Extrait
Les Lunes de Terra / 1. La trahison d'un père

CHAPITRE 1

Terra est un monde à part, aux contrées singulières, paysages singuliers et habitants remarquables : une beauté aux multiples facettes. Mais elle est aussi et avant tout la Terre aux Cinq Lunes. Aux reflets de la Nature, drapée d’or ou de pourpre, aux couleurs chatoyantes de l’eau ou de la nuit, chaque Lune est unique. Et chacune résonne avec un continent, un peuple ; ces derniers puisant leur énergie pour vivre dans les rayons lunaires de celles appelées Lune d’Émeraude, caressant de sa lumière verte le puissant peuple des Ours ; Lune d’Éther, fierté rouge du peuple des Aigles ; Lune d’Aigue-Marine, aux reflets aussi clairs que l’eau turquoise des Sauriens ; Lune des Sables, à la lumière d’un jaune aussi profond que la carapace des Scorpions dans le désert ; et Lune de Nuit, rayonnant pour le peuple Loup, aussi sombre et damnée que les ténèbres les plus noires qui entourent cette lie.
L’équilibre entre tous est fragile, mais existe. Il perdurerait si l’harmonie régnait, si un évènement des plus sinistres ne revenait pas, cyclique, mettre l’existence même de Terra en danger.



CHAPITRE 2

Le Siège

L’homme terrifié ne comprenait pas. Il courait à perdre haleine, veillant à faire le moins de bruit possible sur les pavés de ces couloirs souterrains.

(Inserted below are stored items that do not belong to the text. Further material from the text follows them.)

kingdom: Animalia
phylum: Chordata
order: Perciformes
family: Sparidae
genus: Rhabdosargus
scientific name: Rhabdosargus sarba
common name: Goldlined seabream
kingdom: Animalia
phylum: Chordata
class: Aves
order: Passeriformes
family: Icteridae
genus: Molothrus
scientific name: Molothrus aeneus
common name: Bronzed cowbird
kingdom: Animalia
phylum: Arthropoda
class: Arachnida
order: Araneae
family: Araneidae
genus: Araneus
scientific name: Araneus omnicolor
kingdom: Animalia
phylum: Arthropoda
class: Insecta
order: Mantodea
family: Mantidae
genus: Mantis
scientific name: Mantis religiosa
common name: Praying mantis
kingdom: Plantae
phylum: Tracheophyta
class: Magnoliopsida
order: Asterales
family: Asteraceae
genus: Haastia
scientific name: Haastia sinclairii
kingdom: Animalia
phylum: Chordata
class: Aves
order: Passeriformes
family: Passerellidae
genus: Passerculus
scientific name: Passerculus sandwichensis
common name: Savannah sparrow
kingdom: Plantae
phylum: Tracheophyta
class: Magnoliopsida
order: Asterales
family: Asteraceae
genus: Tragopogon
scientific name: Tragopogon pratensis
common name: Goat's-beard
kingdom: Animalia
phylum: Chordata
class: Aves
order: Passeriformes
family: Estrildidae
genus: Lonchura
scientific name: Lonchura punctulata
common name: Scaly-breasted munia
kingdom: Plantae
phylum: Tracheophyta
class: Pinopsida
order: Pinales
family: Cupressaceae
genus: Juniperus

L’individu était décharné, aux membres tordus. Maintenant, la souffrance résonnait dans tout son corps. Mais il vivait. Il dépassa l’avant-dernière porte, évita les derniers geôliers dans ce dédale de couloirs et retint sa respiration. Il glissa un œil vers la salle des gardes qui se trouvait devant lui. Elle était vide. Il retint un cri de victoire et s’y précipita. Il la traversa en flèche et monta les escaliers quatre à quatre, silencieusement, claudiquant sur ses chevilles aux angles anormalement pointus. Il arriva à une porte en bois, épaisse et solide.
L’homme attendit un bref instant, résistant à la tentation de l’ouvrir tout de suite, guettant chaque bruit, chaque craquement qui arrivait jusqu’à lui. À peine une minute plus tard, il conclut que tout était normal. Mais il fallait qu’il fasse vite. Il prit une profonde respiration. D’une main tremblante, le fugitif posa la main sur la poignée en fer forgé. Il appuya doucement et poussa l’épais panneau de bois de ses doigts aux phalanges déformées.
Une chance pareille ne se représenterait jamais. Il devait la saisir à tout prix. Il n’avait plus de larmes pour pleurer, plus de voix pour crier, seulement du sang à offrir, celui qui coulait encore un peu dans les veines de ce corps famélique.
L’homme poussa un peu plus la porte, toujours prudemment. Et fut aussitôt ébloui par une lumière trop vive, crue. Elle lui fit mal aux yeux, brûlant sa rétine. Il y avait si longtemps qu’il ne l’avait pas vue. Qu’importe ! Il plongerait sous sa douce morsure, il sentirait les rayons du soleil caresser sa peau pâle, striée de cicatrices. Il attendit encore quelques instants, aux aguets, prêtant toujours une oreille attentive aux bruits dans ce couloir pourtant désert. Tremblant d’une excitation retenue mêlée d’une peur viscérale, il sortit, voûté, à quatre pattes, comme un animal.
Il regarda tout autour de lui, perdu. Tous ses repères basculaient, perdaient leurs sens. Il était totalement désorienté et ne put s’empêcher de divaguer une seconde, enivré par le parfum de la liberté. La situation était critique, sa liberté encore plus : il voulait en profiter pour chaque instant qu’il passerait dehors.